ACTIVITY >> Copy all records exactly; omit pictures.

GIVEN RECORDS >>
====
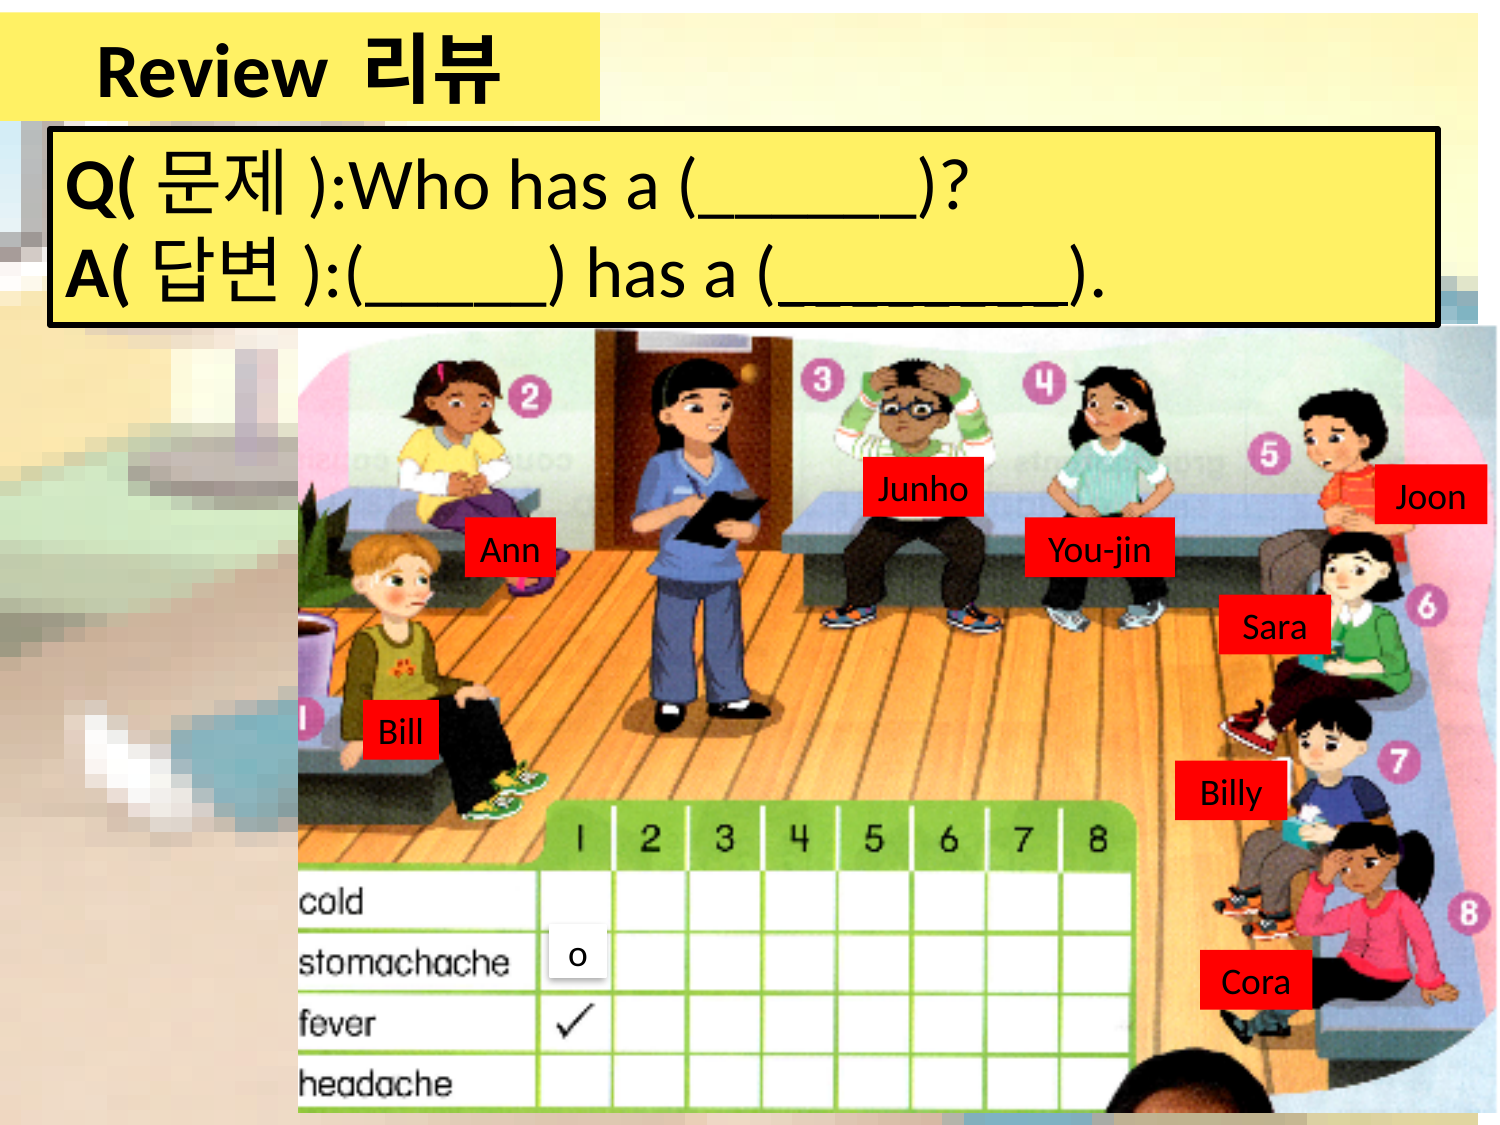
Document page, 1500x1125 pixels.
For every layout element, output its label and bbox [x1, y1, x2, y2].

picture [0, 0, 1500, 1125]
text_box [298, 324, 1500, 1113]
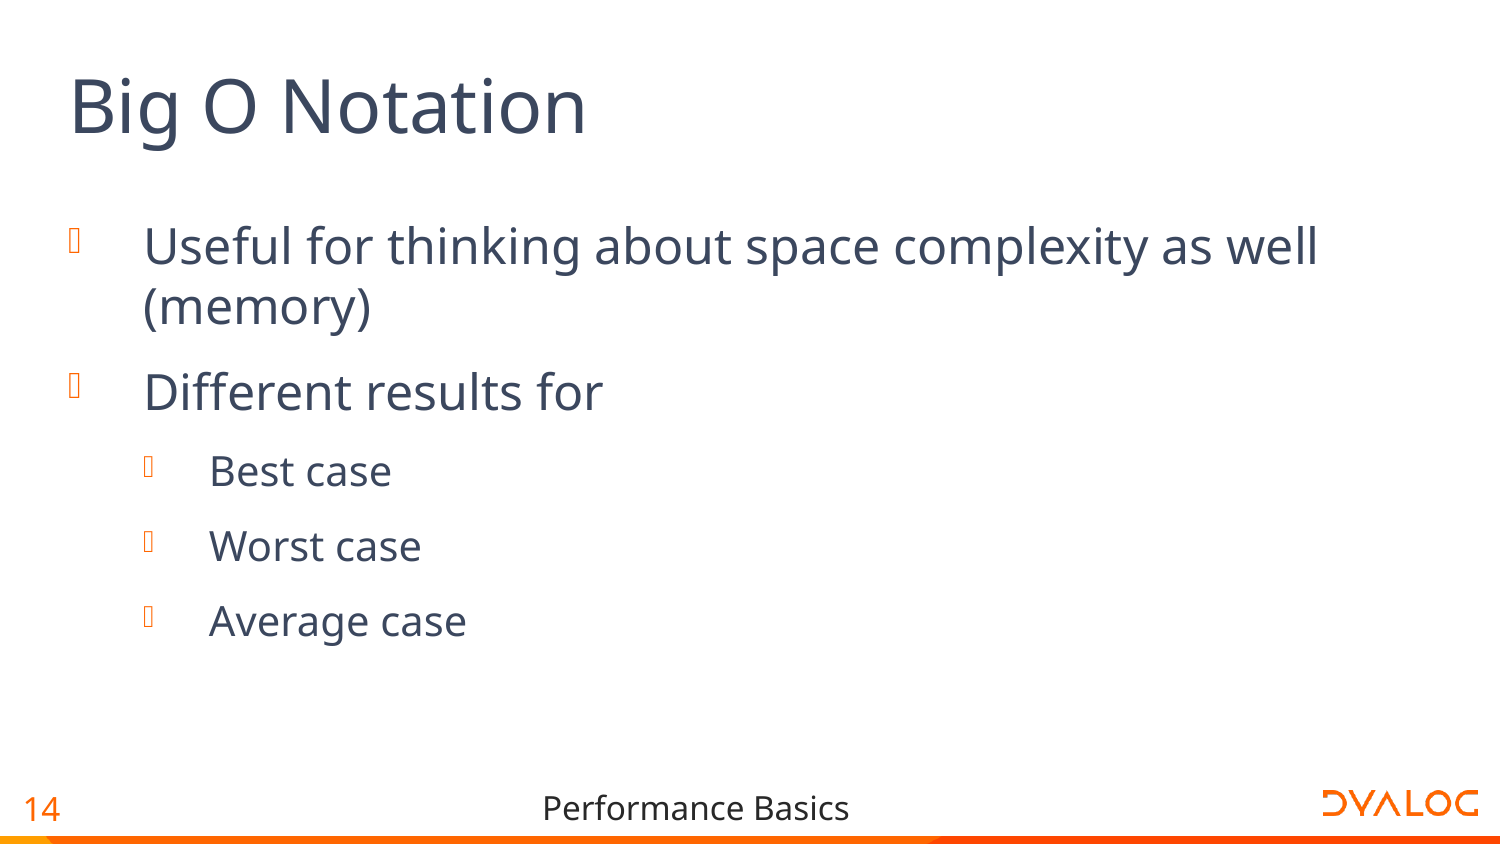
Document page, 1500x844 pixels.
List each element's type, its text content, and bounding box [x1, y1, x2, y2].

picture [1323, 790, 1478, 816]
list Useful for thinking about space complexity as well (memory) Different results for Best case Worst case Average case [53, 207, 1395, 740]
picture [0, 836, 1500, 844]
title Big O Notation [53, 43, 1121, 157]
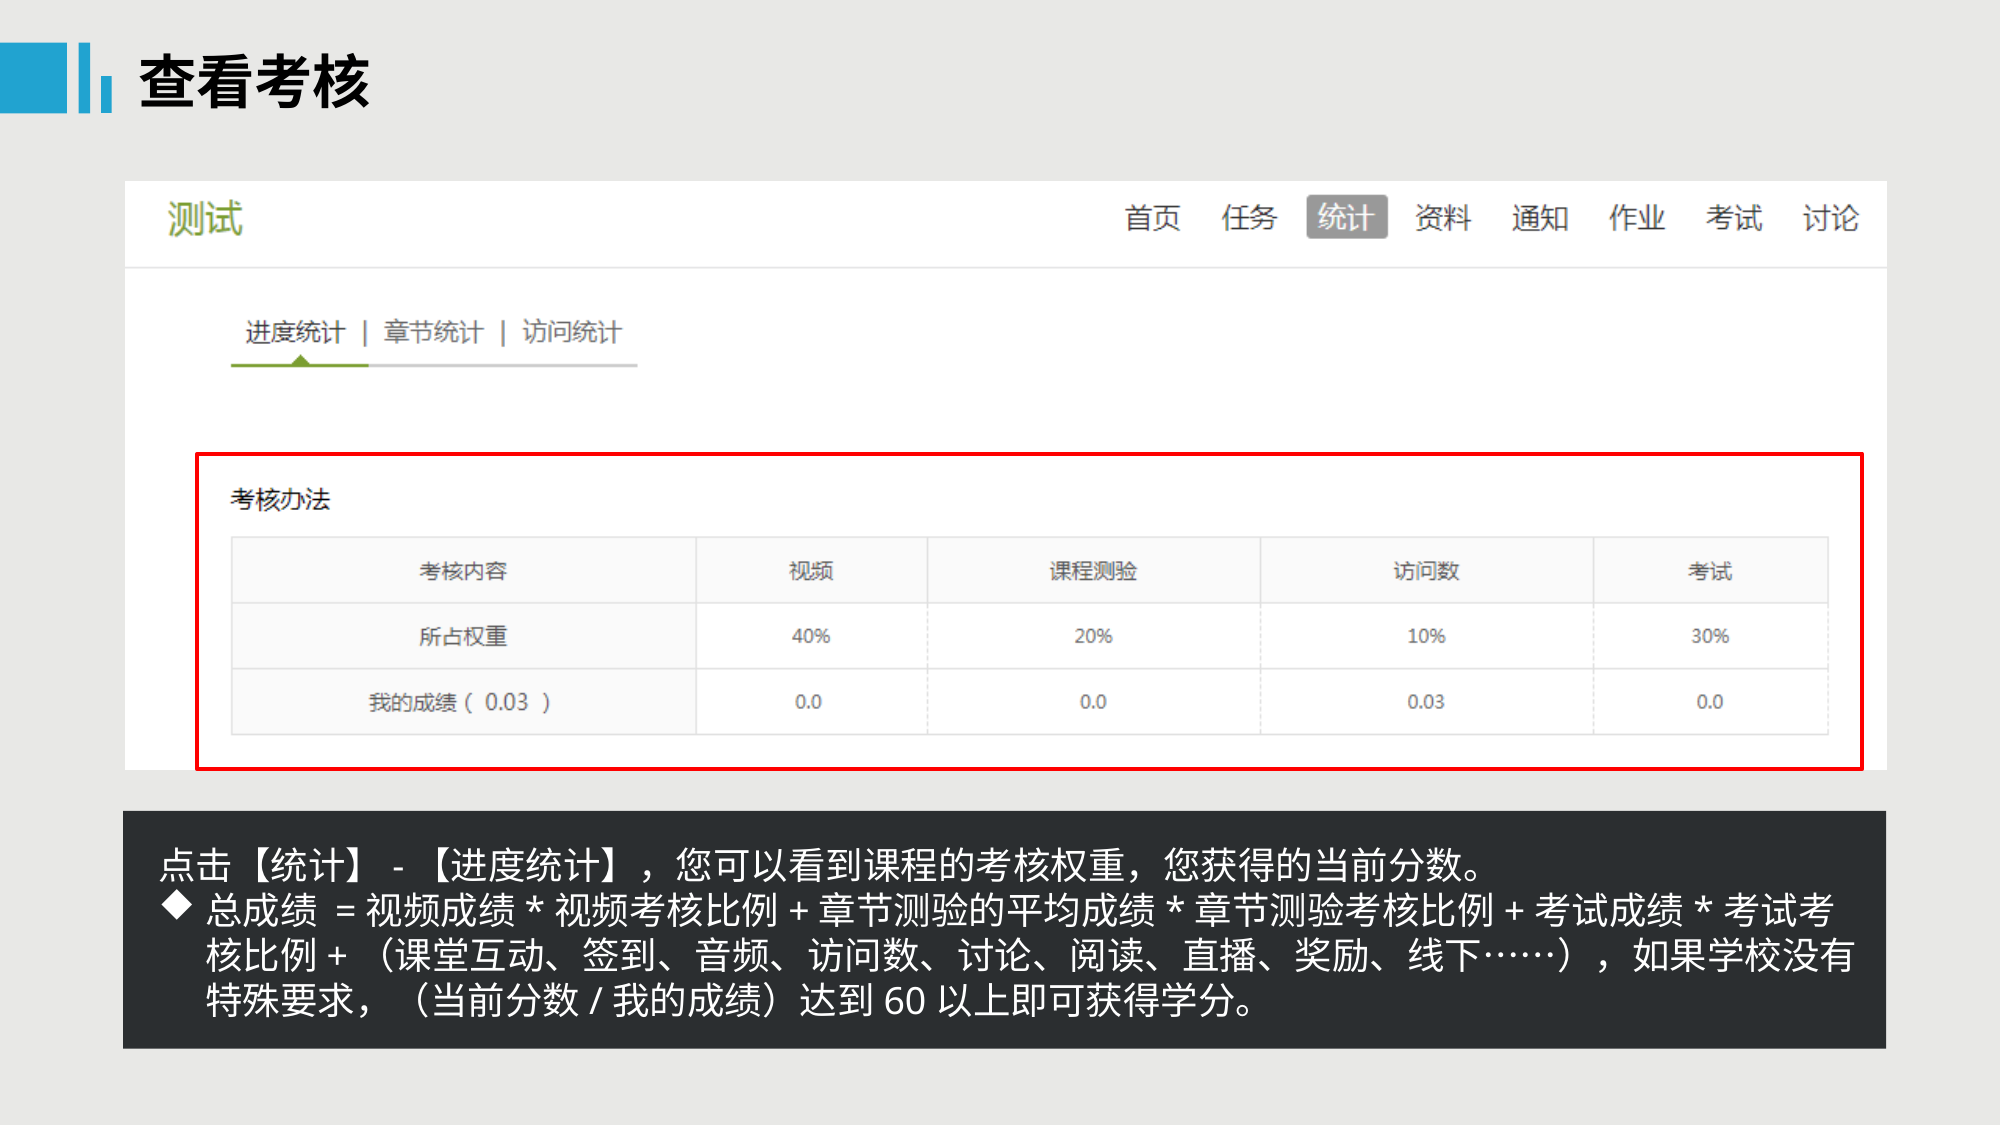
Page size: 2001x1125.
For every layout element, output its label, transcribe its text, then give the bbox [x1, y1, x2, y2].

text_box [121, 809, 1888, 1051]
text_box 点击【统计】-【进度统计】，您可以看到课程的考核权重，您获得的当前分数。 总成绩 =视频成绩*视频考核比例+章节测验的平均成绩*章节测验考核比例+考试成绩*考试考核比例+（课堂互动、签到、音频、访问数、讨论、阅读、直播、奖励、线下……），如果学校没有特殊要求，（当前分数/我的成绩）达到60以上即可获得学分。 [143, 834, 1874, 1030]
text_box [0, 41, 69, 116]
text_box [99, 74, 114, 115]
text_box 查看考核 [123, 38, 708, 123]
text_box [77, 41, 92, 116]
picture [125, 181, 1887, 770]
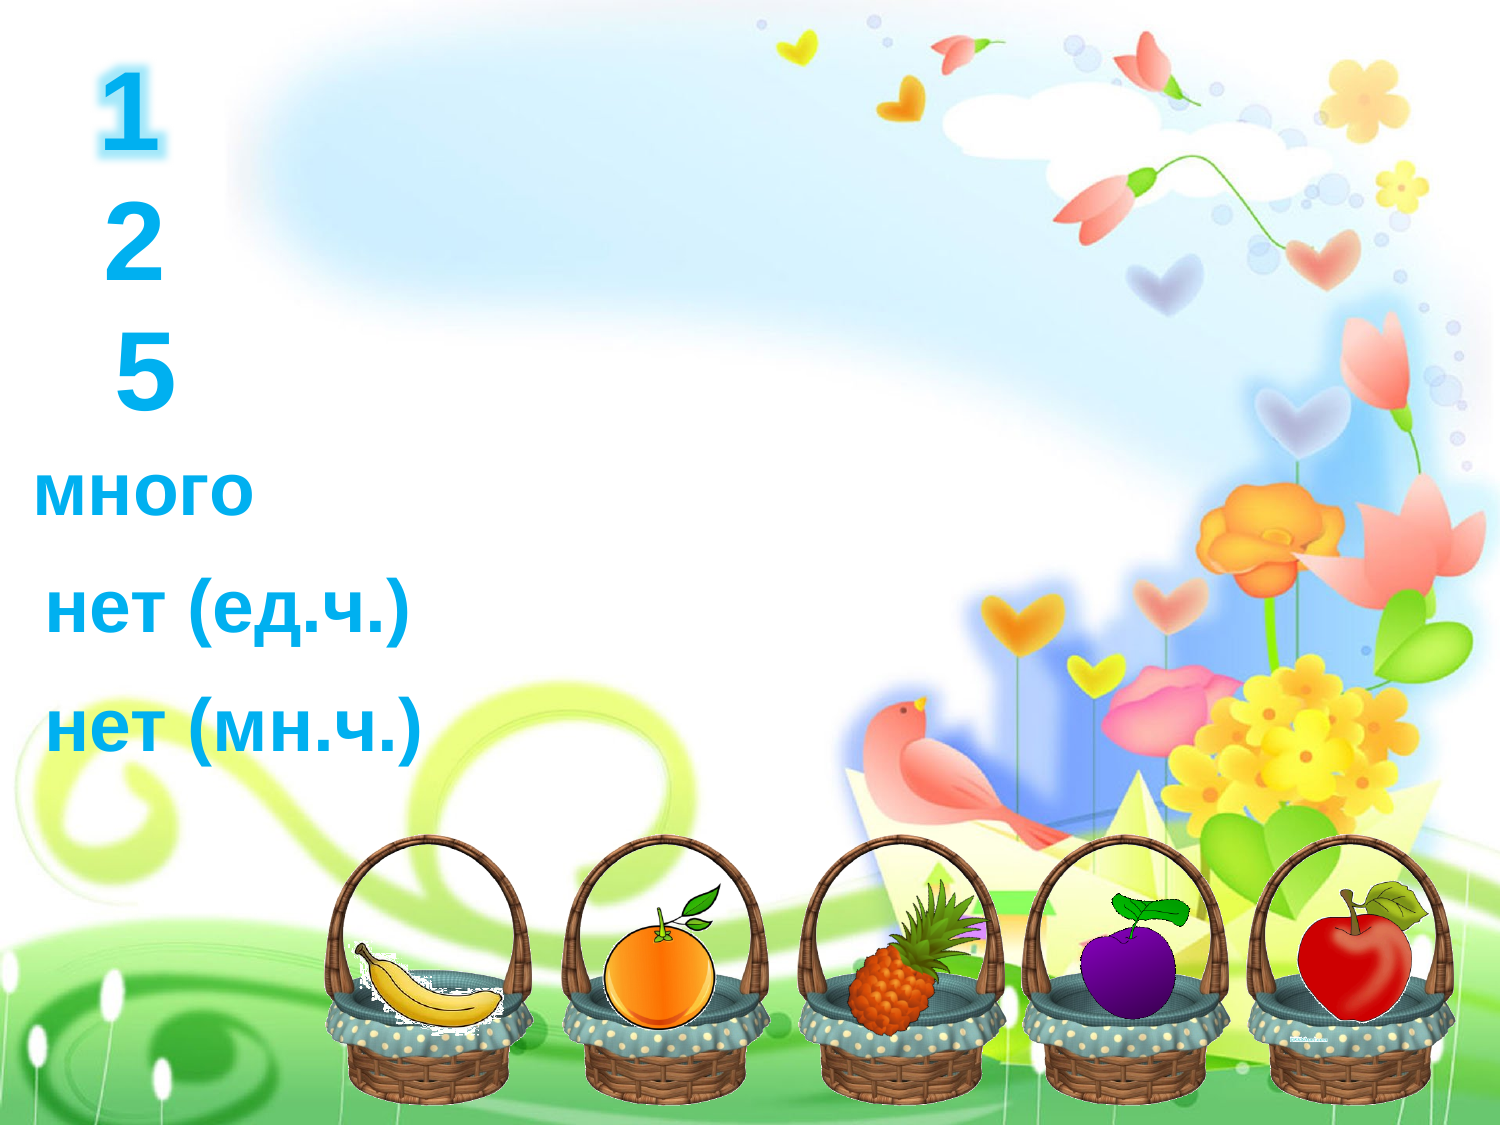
====
RESULT BELOW >>
Document page, 1500x1125 pixels.
For every layout element, output its label and bbox [x1, y1, x2, y2].

picture [0, 0, 1500, 1125]
text_box [298, 324, 1500, 1113]
Document page, 1500x844 pixels.
List each element's type, its text content, and bounding box [x1, y1, x2, y2].

picture [1323, 790, 1478, 816]
list Useful for thinking about space complexity as well (memory) Different results for Best case Worst case Average case [53, 207, 1395, 740]
picture [0, 836, 1500, 844]
title Big O Notation [53, 43, 1121, 157]
Page size: 2001x1125.
For every layout element, output its label, transcribe its text, then give the bbox [x1, y1, x2, y2].

text_box [121, 809, 1888, 1051]
text_box 点击【统计】-【进度统计】，您可以看到课程的考核权重，您获得的当前分数。 总成绩 =视频成绩*视频考核比例+章节测验的平均成绩*章节测验考核比例+考试成绩*考试考核比例+（课堂互动、签到、音频、访问数、讨论、阅读、直播、奖励、线下……），如果学校没有特殊要求，（当前分数/我的成绩）达到60以上即可获得学分。 [143, 834, 1874, 1030]
text_box [0, 41, 69, 116]
text_box [99, 74, 114, 115]
text_box 查看考核 [123, 38, 708, 123]
text_box [77, 41, 92, 116]
picture [125, 181, 1887, 770]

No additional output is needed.